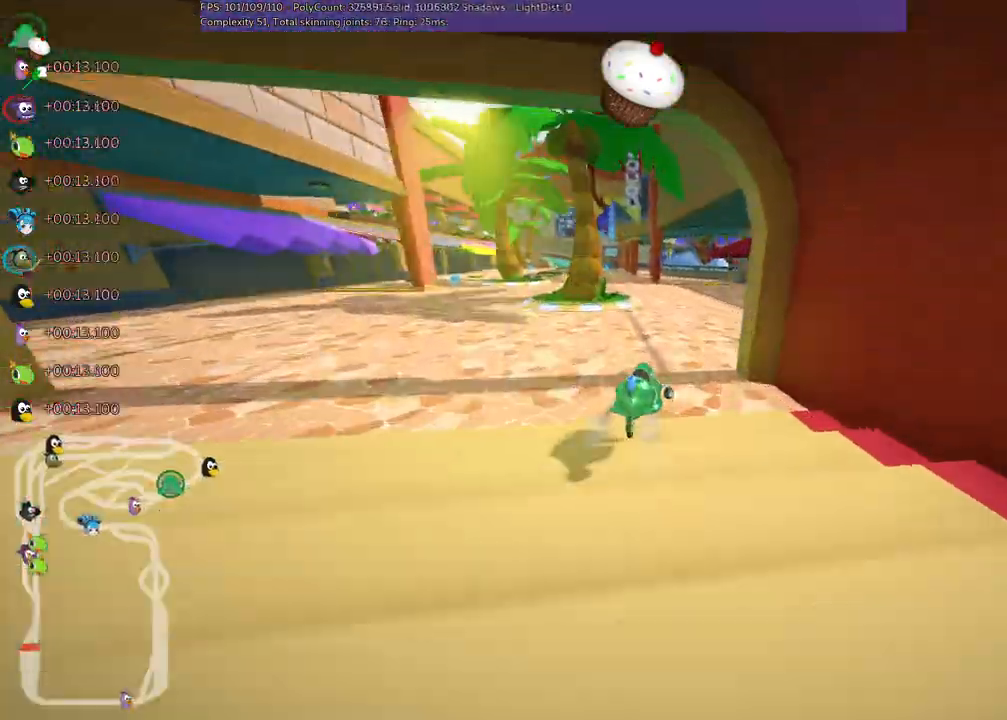
{"keys": ["right", "up"], "events": [[50, "right", "up"], [150, "right", "down"], [283, "right", "up"], [483, "right", "down"]]}
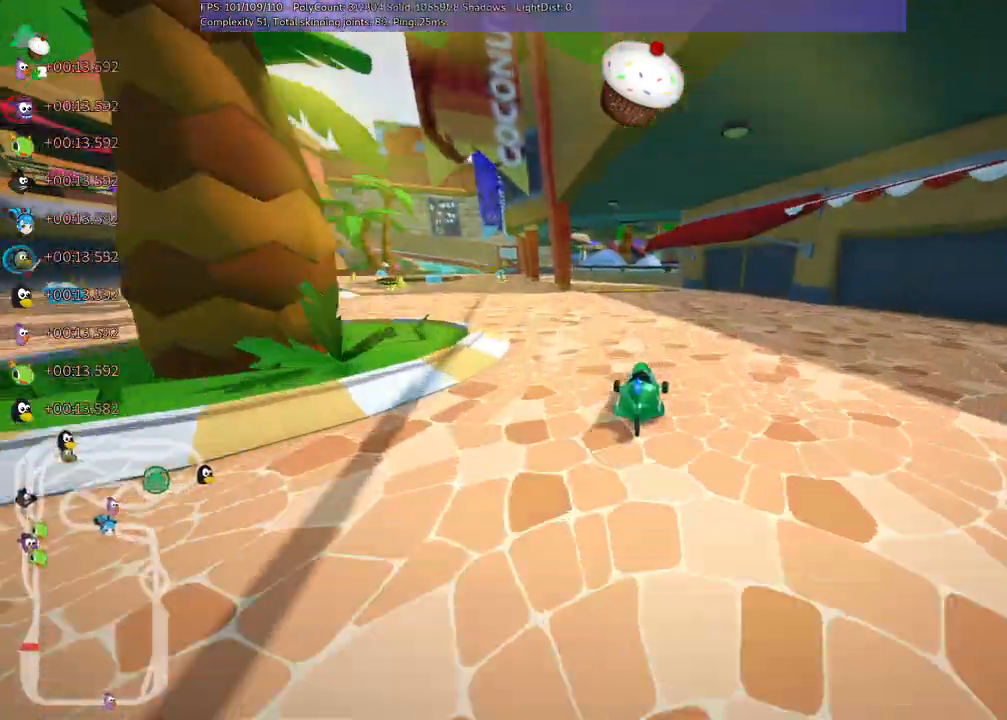
{"keys": ["left", "up"], "events": [[67, "right", "up"], [300, "left", "down"], [300, "m", "down"], [500, "m", "up"]]}
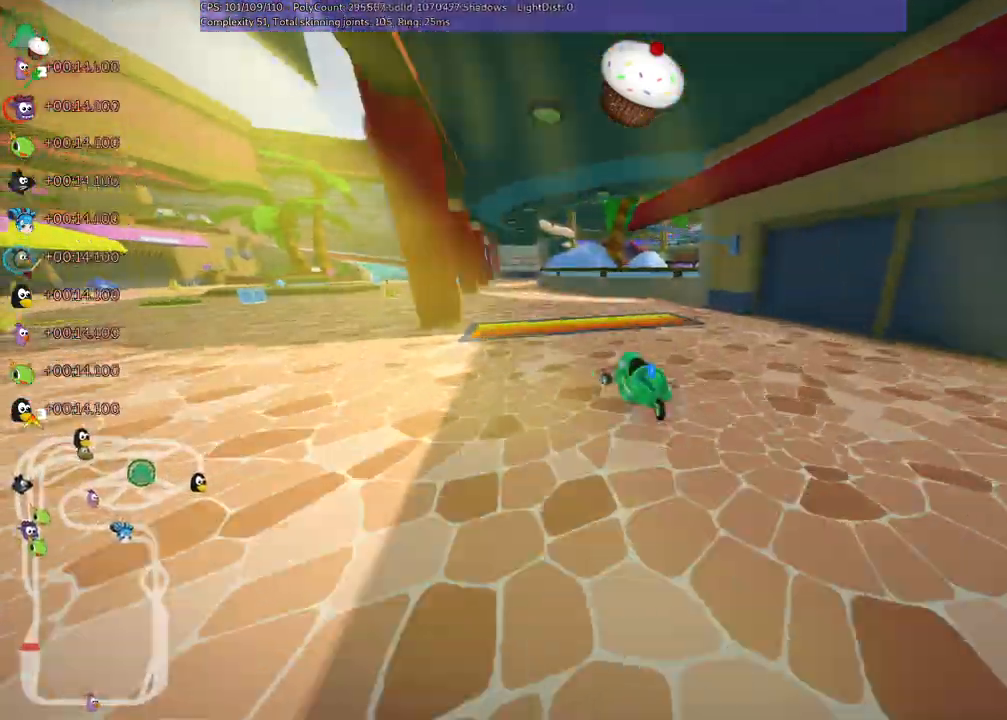
{"keys": ["right", "up"], "events": [[283, "n", "down"], [367, "left", "up"], [417, "n", "up"], [500, "right", "down"]]}
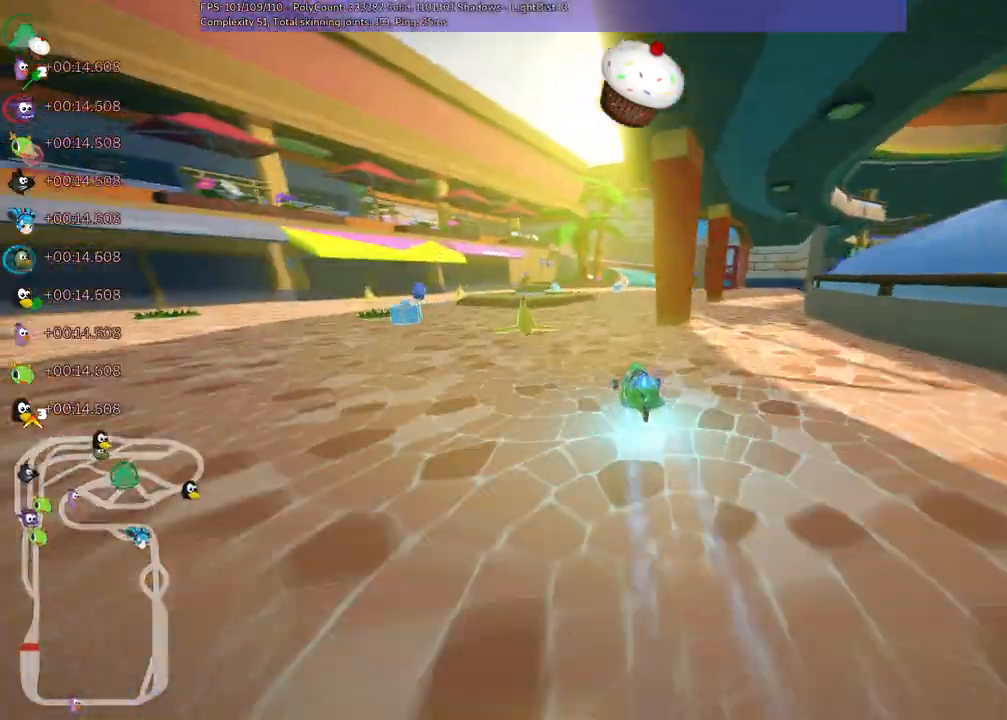
{"keys": ["right", "up"], "events": [[100, "right", "up"], [250, "right", "down"]]}
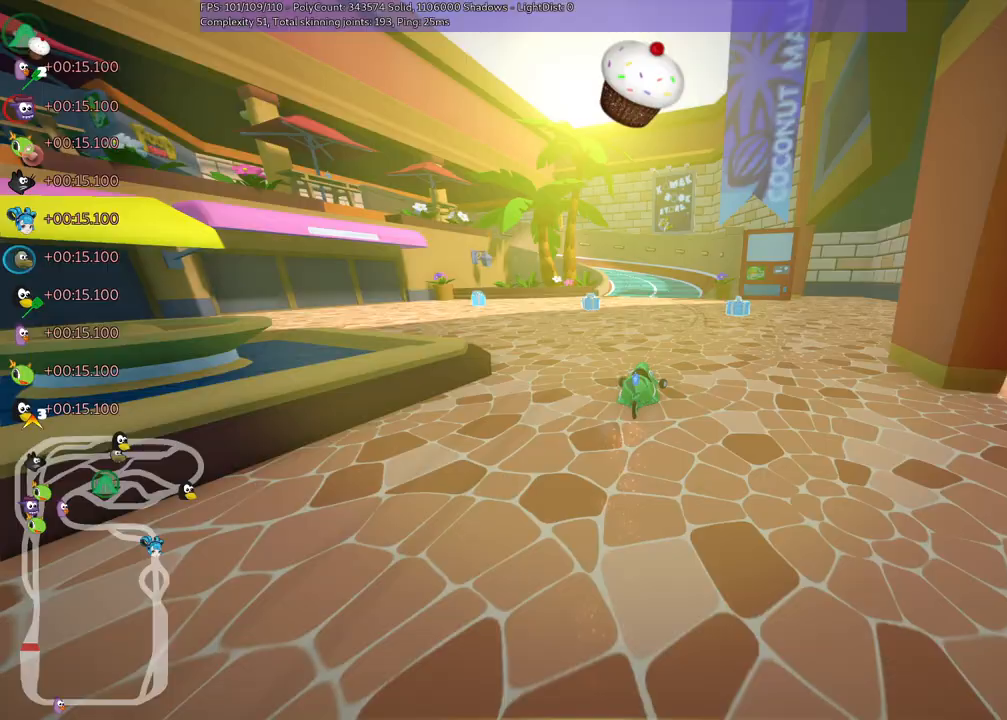
{"keys": ["left", "m", "right", "up"], "events": [[17, "right", "up"], [83, "left", "down"], [83, "m", "down"], [117, "right", "down"], [217, "left", "up"], [350, "left", "down"]]}
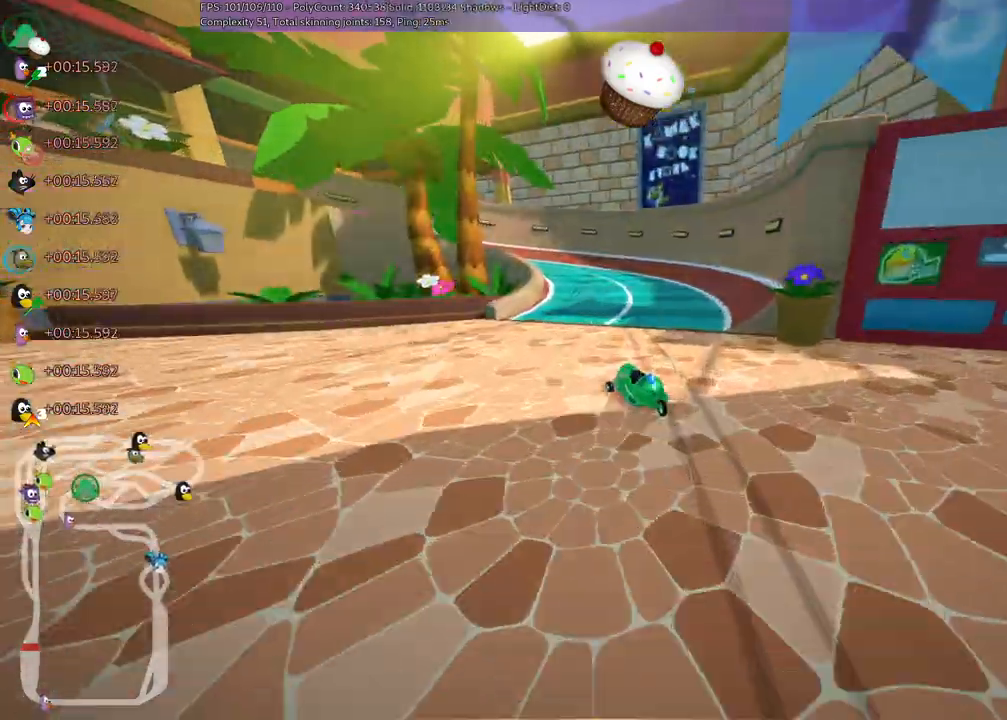
{"keys": ["left", "m", "up"], "events": [[83, "left", "up"], [133, "left", "down"], [333, "right", "up"]]}
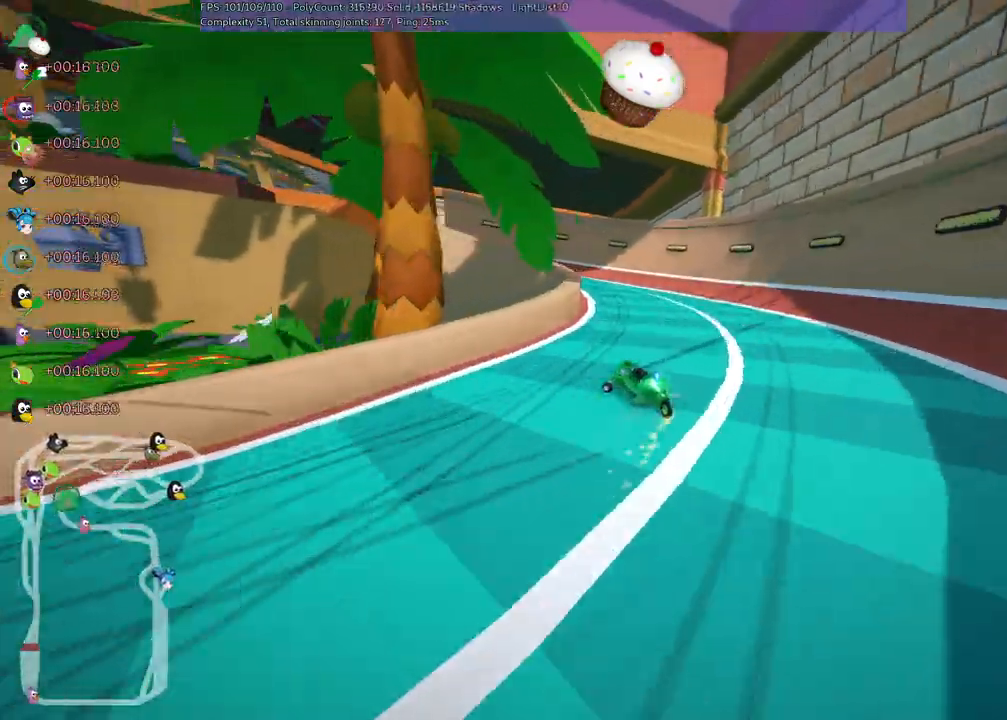
{"keys": ["left", "up"], "events": [[200, "m", "up"]]}
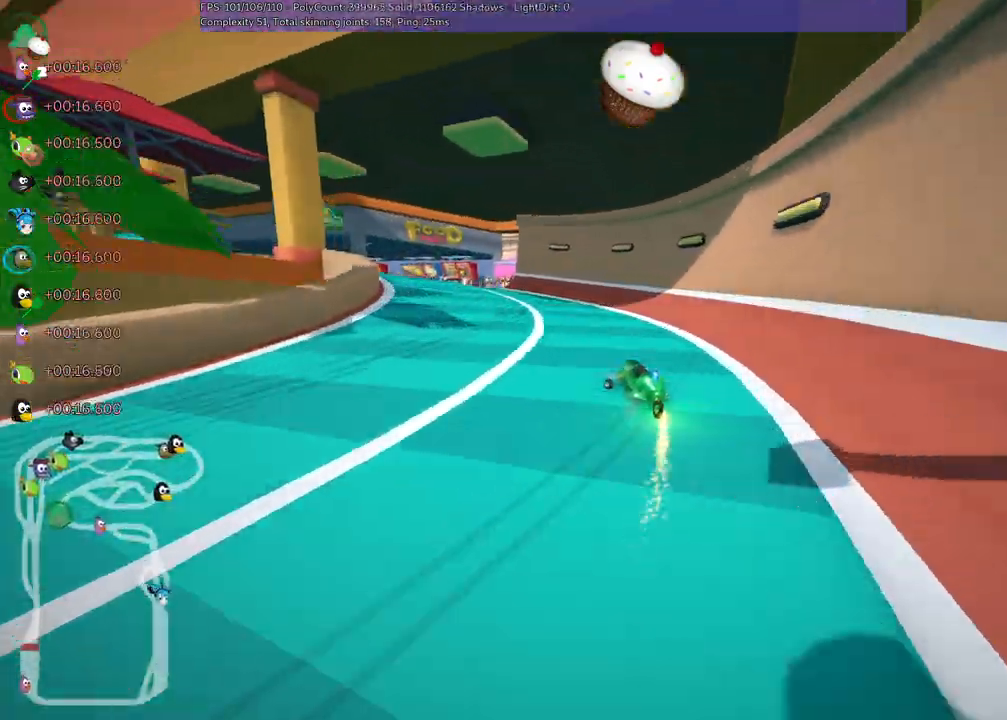
{"keys": ["left", "n", "up"]}
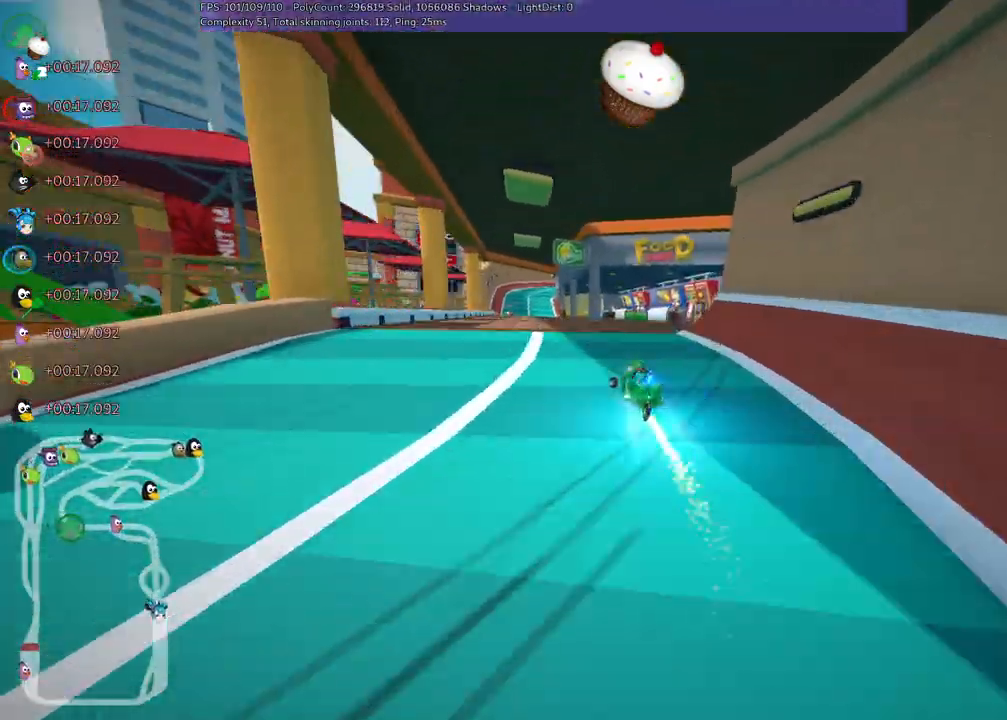
{"keys": ["up"], "events": [[133, "n", "up"], [183, "left", "up"]]}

» What needs to be done
In transcribing the lines above, omit the images and keep all else exact.

» Completed exercise
{"keys": ["right", "up"], "events": [[50, "right", "up"], [150, "right", "down"], [283, "right", "up"], [483, "right", "down"]]}
{"keys": ["left", "up"], "events": [[67, "right", "up"], [300, "left", "down"], [300, "m", "down"], [500, "m", "up"]]}
{"keys": ["right", "up"], "events": [[283, "n", "down"], [367, "left", "up"], [417, "n", "up"], [500, "right", "down"]]}
{"keys": ["right", "up"], "events": [[100, "right", "up"], [250, "right", "down"]]}
{"keys": ["left", "m", "right", "up"], "events": [[17, "right", "up"], [83, "left", "down"], [83, "m", "down"], [117, "right", "down"], [217, "left", "up"], [350, "left", "down"]]}
{"keys": ["left", "m", "up"], "events": [[83, "left", "up"], [133, "left", "down"], [333, "right", "up"]]}
{"keys": ["left", "up"], "events": [[200, "m", "up"]]}
{"keys": ["left", "n", "up"]}
{"keys": ["up"], "events": [[133, "n", "up"], [183, "left", "up"]]}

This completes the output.